=== Begin Enclosure ===

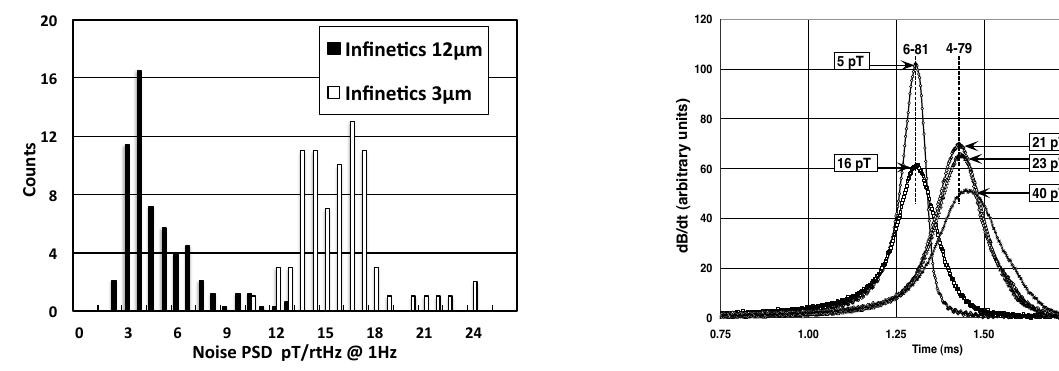
Figure 2. Histograms of noise power for 6–81 permalloy ring cores. Figure 3. d B/ d t plots for 6–81 and 4–79 ring cores. Noise values are in pTrtHz − 1 at 1Hz, for this insert and all other data in this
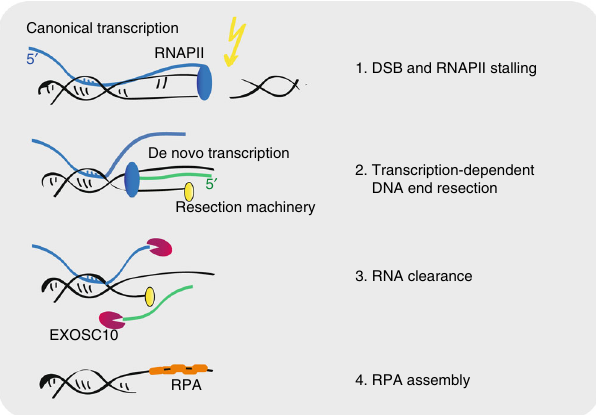
Fig. 8 Transcription and RNA degradation at DSBs. The fi gure presents a model for the role of transcription and RNA degradation at DSBs. See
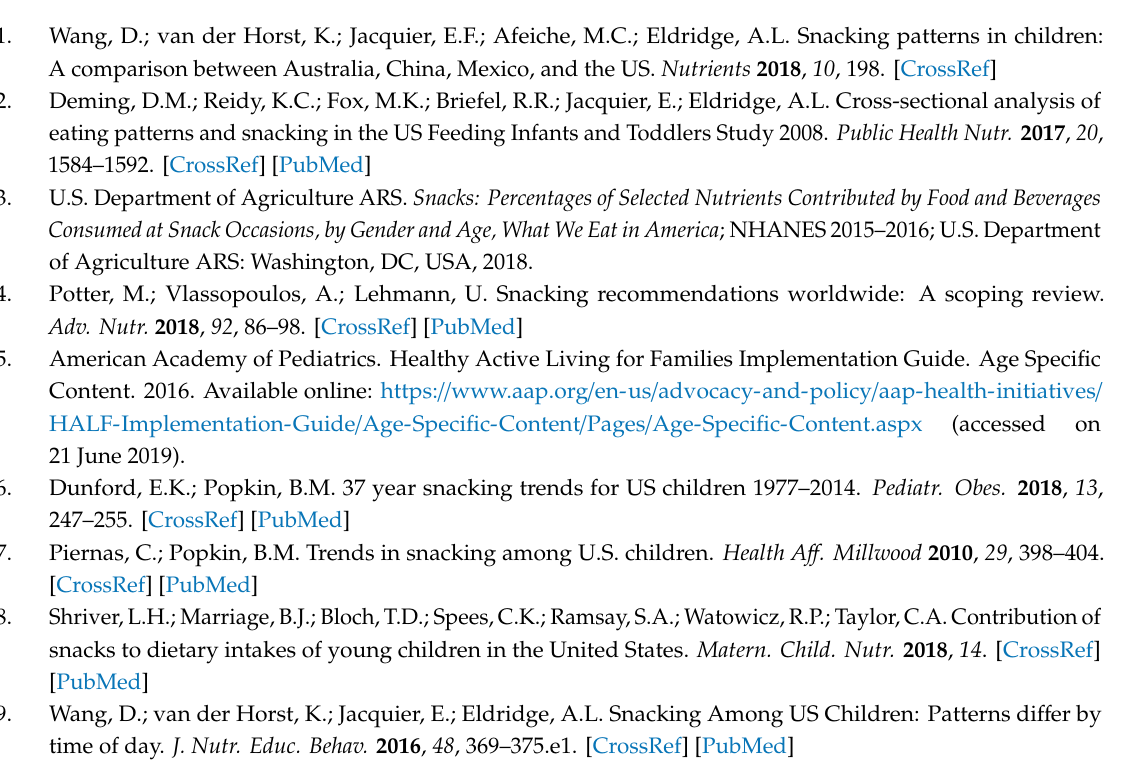
s1, Table S1. Associations of snacking parameters with HEI-2015 component scores among US children aged two to five years ( n = 3679), Table S2. Associations of snacking parameters with nutrient adequacy ratios for five shortfall nutrients among US children aged two to five years ( n = 3679), Table S3. Associations of snacking parameters with children’s % of recommended limits consumed from added sugar, saturated fat, and sodium among US children aged two to five years ( n =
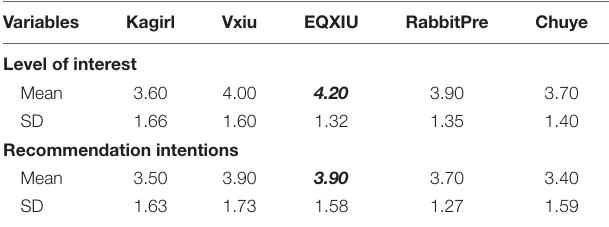
TABLE 2 | Innovation platforms, level of interest, and recommendation intentions.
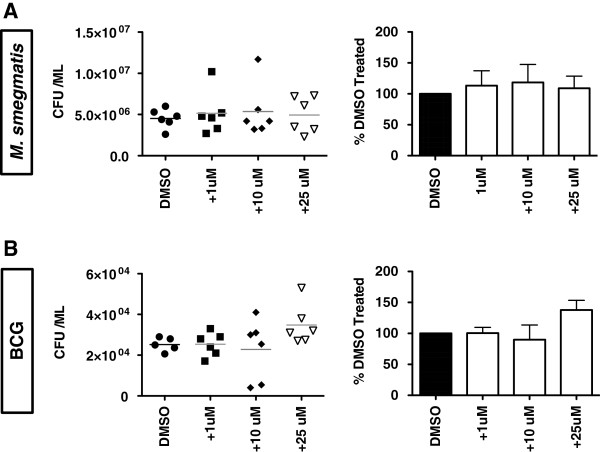
Rapamycin does not kill M. smegmatis or BCG in the absence of macrophages. M. smegmatis (A) or BCG (B) were cultured in DMEM + DMSO (control) or the indicated doses of Rapamycin. After 3 hours at 37C and 5% CO2, the wells were mixed and the bacteria were plated for CFU determination. On the left are the raw CFU values for each replicate. On the right is the percentage change (+/− SEM) from the mean value of cells treated with DMSO, which was set at 100%. For both (A) and (B), shown are the combined results of two independent assays.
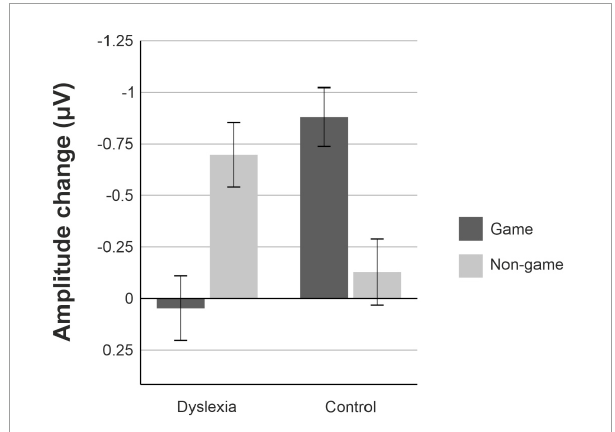
FIGURE4 The mean amplitude changes between the pre-training and post-training measurements for the dyslexia group and the control group. Amplitude changes are averaged over the nine electrodes selected for analysis. Error bars represent the standard error of the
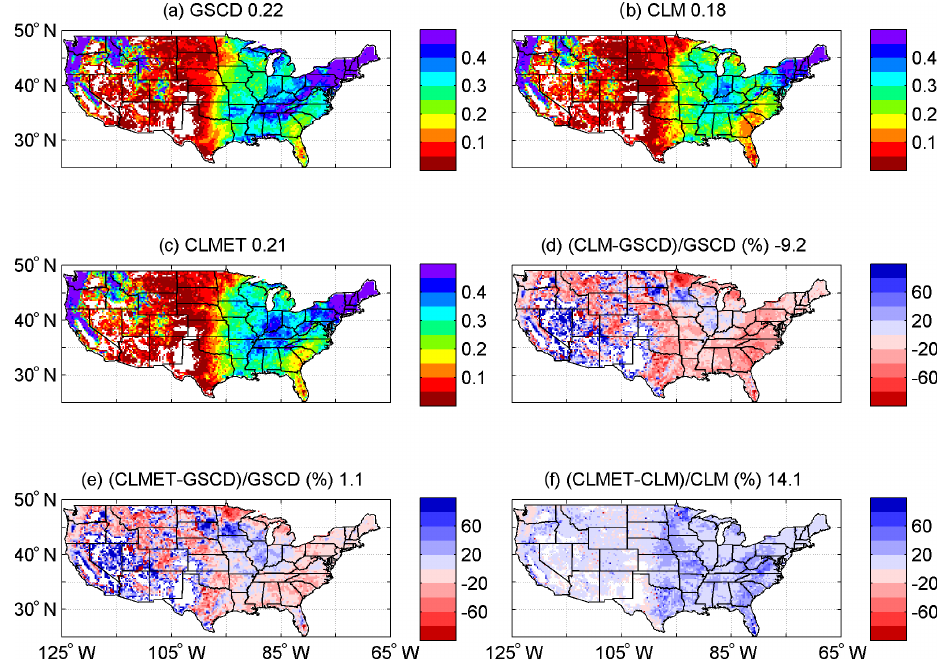
Figure 11. Mean annual runoff coefficient (the ratio runoff to total precipitation) from (a) the Global Streamflow Characteristics Dataset (GSCD), (b) the CLM, and (c) CLMET, and the relative differences between (d) the CLM and GSCD, (e) CLMET and GSCD, and (f) CLMET and the CLM during the period 2000–2014. Runoff coefficients of less than 0.02 are blanked out. Numbers in titles are CONUS- averaged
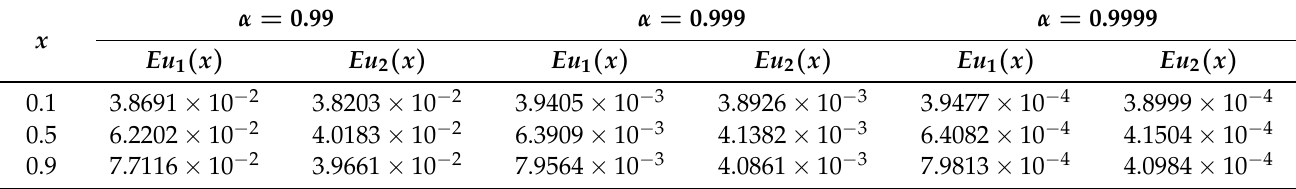
Table 2. Absolute errors of u 1 ( x ) and u 2 ( x ) at different orders α for Example 1. α = x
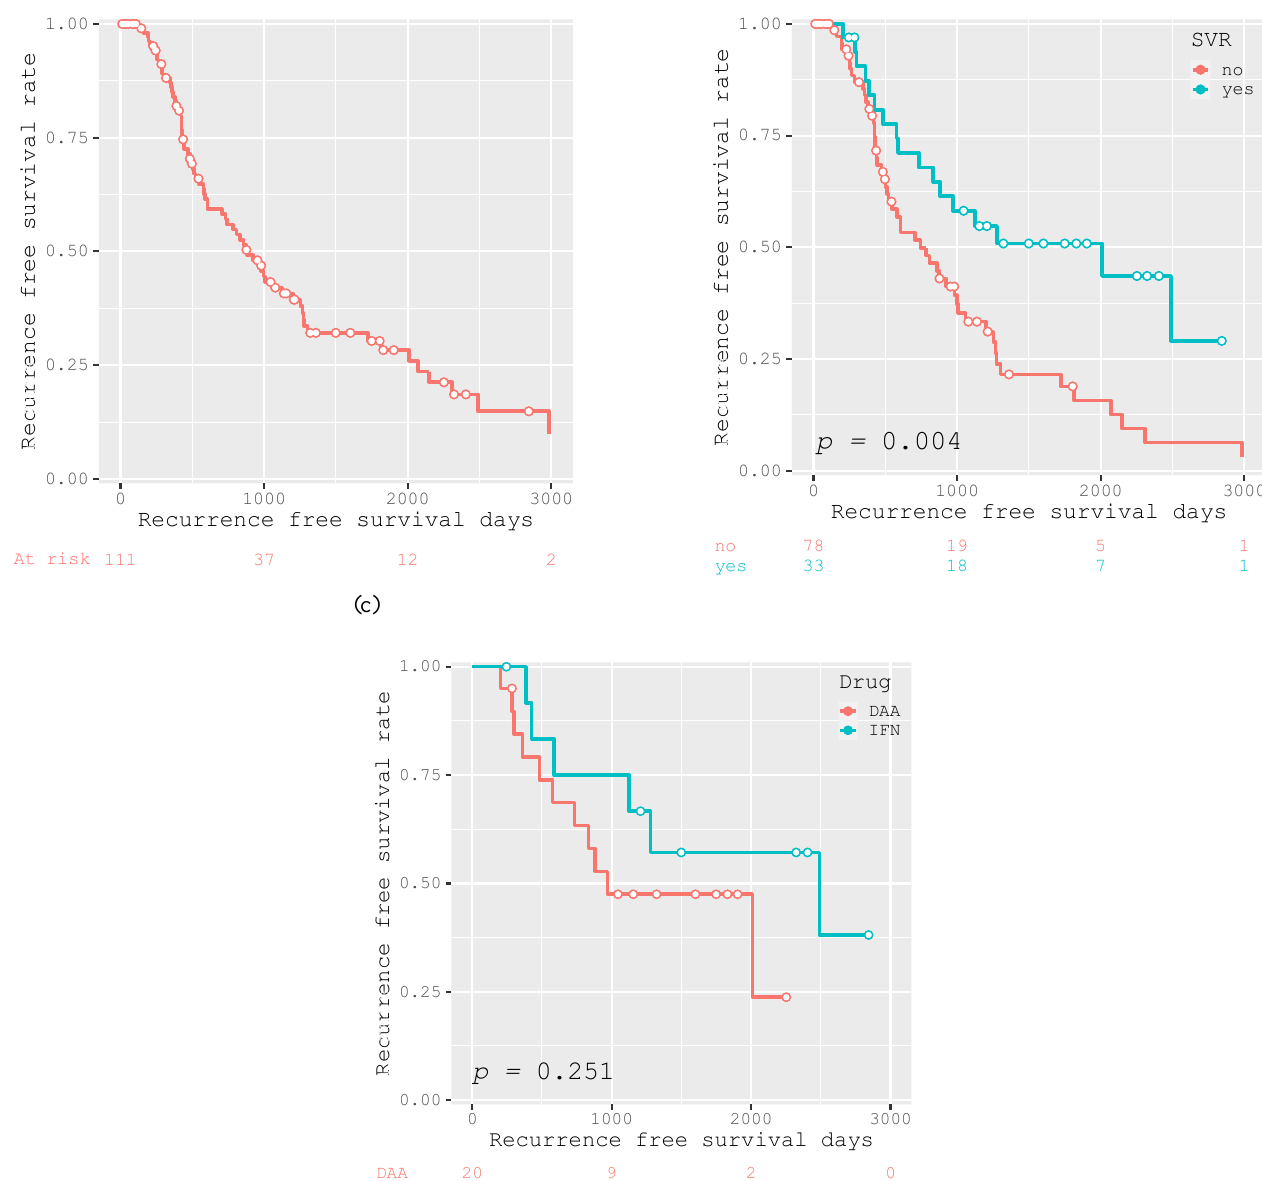
Figure 4. Kaplan–Meier curves for recurrence-free survival after curative treatment for all participants ( n = 111) ( a ), for participants divided into two groups according to SVR achievement ( n = 33) or not ( n = 78) ( b ), and for the 33 participants achieving SVR who were divided according to antiviral therapy with DAA ( n =20) or IFN ( n =13) for HCV ( c ). Among the patients who achieved SVR, there was no significant difference in the RFS rate between patients with AFP levels ≥11 ng/mL and <11 ng/mL ( p = 0.362; Figure 5a). On the other hand, among the patients who did not achieve SVR, those with AFP levels ≥11 ng/mL had significantly poorer RFS than those with AFP levels <11 ng/mL ( p < 0.001; Figure 5b).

=== End Enclosure ===

TASK ITEM>
The records above are to be repeated exactly, apart from their pictures.

RESPONSE FOR THIS EXERCISE>
Figure 2. Histograms of noise power for 6–81 permalloy ring cores. Figure 3. d B/ d t plots for 6–81 and 4–79 ring cores. Noise values are in pTrtHz − 1 at 1Hz, for this insert and all other data in this
Fig. 8 Transcription and RNA degradation at DSBs. The fi gure presents a model for the role of transcription and RNA degradation at DSBs. See
s1, Table S1. Associations of snacking parameters with HEI-2015 component scores among US children aged two to five years ( n = 3679), Table S2. Associations of snacking parameters with nutrient adequacy ratios for five shortfall nutrients among US children aged two to five years ( n = 3679), Table S3. Associations of snacking parameters with children’s % of recommended limits consumed from added sugar, saturated fat, and sodium among US children aged two to five years ( n =
TABLE 2 | Innovation platforms, level of interest, and recommendation intentions.
Rapamycin does not kill M. smegmatis or BCG in the absence of macrophages. M. smegmatis (A) or BCG (B) were cultured in DMEM + DMSO (control) or the indicated doses of Rapamycin. After 3 hours at 37C and 5% CO2, the wells were mixed and the bacteria were plated for CFU determination. On the left are the raw CFU values for each replicate. On the right is the percentage change (+/− SEM) from the mean value of cells treated with DMSO, which was set at 100%. For both (A) and (B), shown are the combined results of two independent assays.
FIGURE4 The mean amplitude changes between the pre-training and post-training measurements for the dyslexia group and the control group. Amplitude changes are averaged over the nine electrodes selected for analysis. Error bars represent the standard error of the
Figure 11. Mean annual runoff coefficient (the ratio runoff to total precipitation) from (a) the Global Streamflow Characteristics Dataset (GSCD), (b) the CLM, and (c) CLMET, and the relative differences between (d) the CLM and GSCD, (e) CLMET and GSCD, and (f) CLMET and the CLM during the period 2000–2014. Runoff coefficients of less than 0.02 are blanked out. Numbers in titles are CONUS- averaged
Table 2. Absolute errors of u 1 ( x ) and u 2 ( x ) at different orders α for Example 1. α = x
Figure 4. Kaplan–Meier curves for recurrence-free survival after curative treatment for all participants ( n = 111) ( a ), for participants divided into two groups according to SVR achievement ( n = 33) or not ( n = 78) ( b ), and for the 33 participants achieving SVR who were divided according to antiviral therapy with DAA ( n =20) or IFN ( n =13) for HCV ( c ). Among the patients who achieved SVR, there was no significant difference in the RFS rate between patients with AFP levels ≥11 ng/mL and <11 ng/mL ( p = 0.362; Figure 5a). On the other hand, among the patients who did not achieve SVR, those with AFP levels ≥11 ng/mL had significantly poorer RFS than those with AFP levels <11 ng/mL ( p < 0.001; Figure 5b).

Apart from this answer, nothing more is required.